I have never systematically read Yasko. Her explanations run into too many unsubstantiated claims, my questions are not answered, and I lose interest.

After it does this 200 to 2000 times the B12 molecule in the molecule of methionine synthase gets changed to an inactive form,
is exactly the kind of explanation that I can't get my head around. What makes it work a number of times and then stop? How does MTRR "change it back"? Why would having an MTRR mutation make me replace the MTR more often? Sorry, but none of this makes sense.
 

Kimsie

Senior Member
Messages
397
That particular quote is from the University of Tennessee. http://www.tiem.utk.edu/~gross/bioed/webmodules/enzymes.htm

Here is another one:
"...Enzymes reaction rate is dependable on several factors: pH, temperature, and concentration of both the enzyme and substrate." http://en.wikibooks.org/wiki/Principles_of_Biochemistry/Enzymes

My explanation about MTRR isn't very complete. There is a much better explanation here:
http://en.wikipedia.org/wiki/Methionine_synthase
There is a chart labeled Scavenger Pathway of Methionine Synthase Reductase to Recover Inactivated Methionine Synthase with an explanation next to it.

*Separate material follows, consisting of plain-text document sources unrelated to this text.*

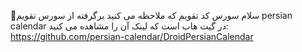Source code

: 👋سلام سورس کد تقویم که ملاحظه می کنید برگرفته از سورس تقویم persian calendar در گیت هاب است که لینک آن را مشاهده می کنید:
https://github.com/persian-calendar/DroidPersianCalendar

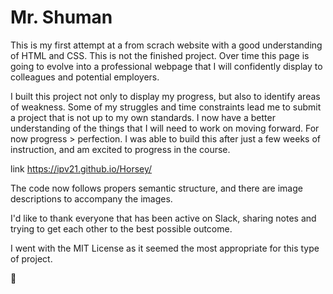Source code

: # Mr. Shuman


This is my first attempt at a from scrach website with a good understanding of HTML and CSS. This is not the finished project. 
Over time this page is going to evolve into a professional webpage that I will confidently display to colleagues and potential 
employers. 

I built this project not only to display my progress, but also to identify areas of weakness. Some of my struggles and time 
constraints lead me to submit a project that is not up to my own standards. I now have a better understanding of the things 
that I will need to work on moving forward. For now progress > perfection. I was able to build this after just a few weeks
 of instruction, and am excited to progress in the course. 
 
 






link https://ipv21.github.io/Horsey/

The code now follows propers semantic structure, and there are image descriptions to accompany the images.

I'd like to thank everyone that has been active on Slack, sharing notes and trying to get each other to the best possible outcome.

I went with the MIT License as it seemed the most appropriate for this type of project.

🦡
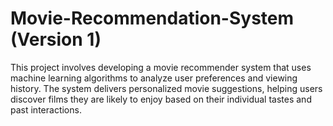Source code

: # Movie-Recommendation-System (Version 1)

 This project involves developing a movie recommender system that uses machine learning algorithms to analyze user preferences and viewing history. The system delivers personalized movie suggestions, helping users discover films they are likely to enjoy based on their individual tastes and past interactions.
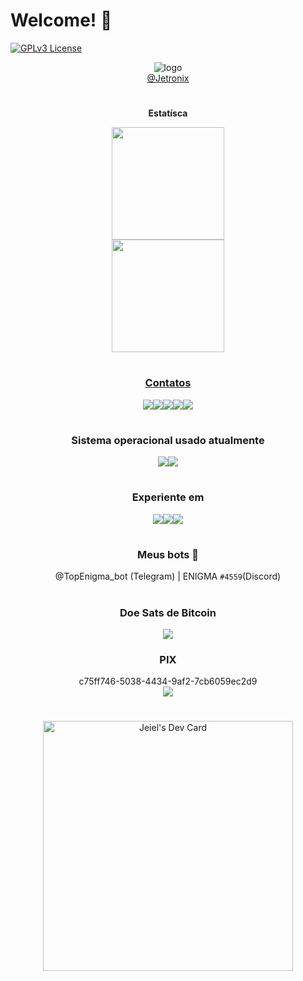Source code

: # Welcome! 👋
<!--
🎨 Designer por Jeiel Miranda, via canva.
-->
[![GPLv3 License](https://img.shields.io/badge/License-GPL%20v3-yellow.svg)](https://www.gnu.org/licenses/gpl-3.0.txt) <br> <div align="center">
![logo](https://i.imgur.com/meQNVfJ_d.webp?maxwidth=640&shape=thumb&fidelity=medium) <br>
[@Jetronix](https://linkr.bio/Jetrom)

#
<div align="center">
<p><b>Estatísca</b></p>
  <a href="https://github.com/Jetrom17">
  <img height="180em" src="https://github-readme-stats.vercel.app/api?username=Jetrom17&show_icons=true&theme=dark&include_all_commits=true&count_private=true"/> <br>
  <img height="180em" src="https://github-readme-stats.vercel.app/api/top-langs/?username=Jetrom17&layout=compact&langs_count=7&theme=dark"/>
  <br>
  
#
### Contatos
<a href="https://t.me/Jetronix" target="_blank"><img src="https://img.shields.io/badge/Telegram-2CA5E0?style=for-the-badge&logo=telegram&logoColor=white" target="_blank"></a><a href="https://Jetronix.tk" target="_blank"><img src="https://img.shields.io/badge/website-000000?style=for-the-badge&logo=About.me&logoColor=white" target="_blank"></a><a href="mailto:Jeiel17@proton.me" target="_blank"><img src="https://img.shields.io/badge/ProtonMail-8B89CC?style=for-the-badge&logo=protonmail&logoColor=white" target="_blank"></a><a href="https://matrix.to/#/@jetrom:matrix.org" target="_blank"><img src="https://img.shields.io/badge/matrix-000000?style=for-the-badge&logo=Matrix&logoColor=white" target="_blank"></a><a href="https://github.com/Jeiel17" target="_blank"><img src="https://img.shields.io/badge/GitHub-100000?style=for-the-badge&logo=github&logoColor=white" target="_blank"></a>

#
### Sistema operacional usado atualmente
<img src="https://img.shields.io/badge/Android-3DDC84?style=for-the-badge&logo=android&logoColor=white" target="_blank"><img src="https://img.shields.io/badge/Linux_Mint-87CF3E?style=for-the-badge&logo=linux-mint&logoColor=white" target="_blank">

#
### Experiente em
<img src="https://img.shields.io/badge/Windows-0078D6?style=for-the-badge&logo=windows&logoColor=white" target="_blank"><img src="https://img.shields.io/badge/Android-3DDC84?style=for-the-badge&logo=android&logoColor=white" target="_blank"><img src="https://img.shields.io/badge/Linux_Mint-87CF3E?style=for-the-badge&logo=linux-mint&logoColor=white" target="_blank">

#
### Meus bots 🤖
@TopEnigma_bot (Telegram) |
ENIGMA `#4559`(Discord)

#
### Doe Sats de Bitcoin
<a href="https://getalby.com/p/jetrom" target="_blank"><img src="https://img.shields.io/badge/Bitcoin-000000?style=for-the-badge&logo=bitcoin&logoColor=white" target="_blank"></a>
### PIX
c75ff746-5038-4434-9af2-7cb6059ec2d9 <br>
<img src="https://img.shields.io/badge/picpay-21C25E?style=for-the-badge&logo=picpay&logoColor=white" target="_blank">

#
<a href="https://app.daily.dev/Jetrom"><img src="https://api.daily.dev/devcards/bad4f514db5e40d68ebe52fbc8a391cd.png?r=9rc" width="400" alt="Jeiel's Dev Card"/></a>
#
  </div>
  
  <!--
  Fontes:
  
  - Badges: https://dev.to/envoy_/150-badges-for-github-pnk#ide
  - Repositório baseado: https://github.com/rafaballerini/rafaballerini/blob/main/README.md
  - Emonjis: https://emojipedia.org/search/?q=paint
  - Editor Readme para testes: https://readme.so/pt
  - Sats: https://getalby.com/
  - Image: https://picrew.me/image_maker/582810
  
  -->

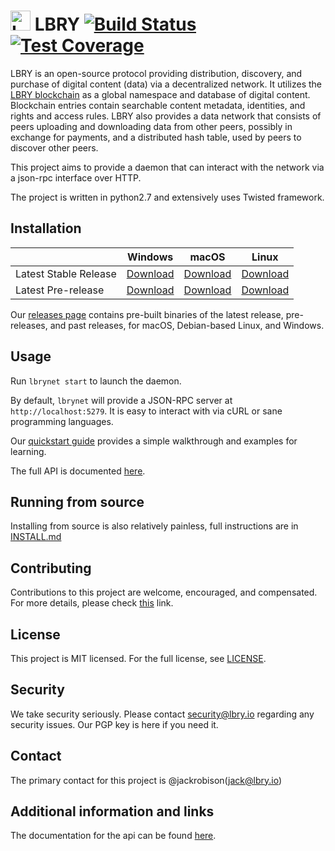 # <img src="https://raw.githubusercontent.com/lbryio/lbry/master/icons/32x32.png" alt="LBRY" width="32" height="32" /> LBRY [![Build Status](https://travis-ci.org/lbryio/lbry.svg?branch=master)](https://travis-ci.org/lbryio/lbry) [![Test Coverage](https://codecov.io/gh/lbryio/lbry/branch/master/graph/badge.svg)](https://codecov.io/gh/lbryio/lbry)

LBRY is an open-source protocol providing distribution, discovery, and purchase of digital content (data) via a decentralized network. It utilizes the [LBRY blockchain](https://github.com/lbryio/lbrycrd) as a global namespace and database of digital content. Blockchain entries contain searchable content metadata, identities, and rights and access rules. LBRY also provides a data network that consists of peers uploading and downloading data from other peers, possibly in exchange for payments, and a distributed hash table, used by peers to discover other peers.

This project aims to provide a daemon that can interact with the network via a json-rpc interface over HTTP.

The project is written in python2.7 and extensively uses Twisted framework.

## Installation

|                       | Windows                                      | macOS                                        | Linux                                        |
| --------------------- | -------------------------------------------- | -------------------------------------------- | -------------------------------------------- |
| Latest Stable Release | [Download](https://github.com/lbryio/lbry/releases/download/v0.20.0/lbrynet-daemon-v0.20.0-windows.zip)     | [Download](https://github.com/lbryio/lbry/releases/download/v0.20.0/lbrynet-daemon-v0.20.0-macos.zip)     | [Download](https://github.com/lbryio/lbry/releases/download/v0.20.0/lbrynet-daemon-v0.20.0-linux.zip)     |
| Latest Pre-release     | [Download](https://github.com/lbryio/lbry/releases/download/untagged-99114fa31abbfe3a5ef4/lbrynet-daemon-v0.20.1rc3-windows.zip) | [Download](https://github.com/lbryio/lbry/releases/download/untagged-99114fa31abbfe3a5ef4/lbrynet-daemon-v0.20.1rc3-macos.zip) | [Download](https://github.com/lbryio/lbry/releases/download/v0.20.1rc4/lbrynet-daemon-v0.20.1rc4-linux.zip) |

Our [releases page](https://github.com/lbryio/lbry/releases) contains pre-built binaries of the latest release, pre-releases, and past releases, for macOS, Debian-based Linux, and Windows.

## Usage

Run `lbrynet start` to launch the daemon.

By default, `lbrynet` will provide a JSON-RPC server at `http://localhost:5279`. It is easy to interact with via cURL or sane programming languages.

Our [quickstart guide](http://lbry.io/quickstart) provides a simple walkthrough and examples for learning.

The full API is documented [here](https://lbryio.github.io/lbry/cli).

## Running from source

Installing from source is also relatively painless, full instructions are in [INSTALL.md](INSTALL.md)

## Contributing

Contributions to this project are welcome, encouraged, and compensated. For more details, please check [this](https://lbry.io/faq/contributing) link.

## License

This project is MIT licensed. For the full license, see [LICENSE](LICENSE).

## Security

We take security seriously. Please contact security@lbry.io regarding any security issues. Our PGP key is here if you need it.

## Contact

The primary contact for this project is @jackrobison(jack@lbry.io)

## Additional information and links

The documentation for the api can be found [here](https://lbry.io/api).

Only a few sites on the web carry the correct information about MTRR, most sites have gotten their information either directly or indirectly from Amy Yasko, as I said before, what she says isn't really wrong, but people interpret it to mean something that isn't right. Here is a quote from her book "The function of methionine synthase reductase (MTRR) is to regenerate methyl B12 for methionine synthase to utilize" People take this to mean that MTRR remethylates B12 when she actually says that it regenerates B12, so this has gotten all over the internet. But here is a quote from the govenment site about MTRR: After a period of being turned on (active), methionine synthase turns off (becomes inactive). Methionine synthase reductase reactivates methionine synthase so the enzyme can continue to produce methionine.

My ideas about how many times the reactions occur an hour are entirely out of my own head based on observing my son and may very well be completely wrong.

I can tell that you must be like I am...I have to understand why things work the way they do.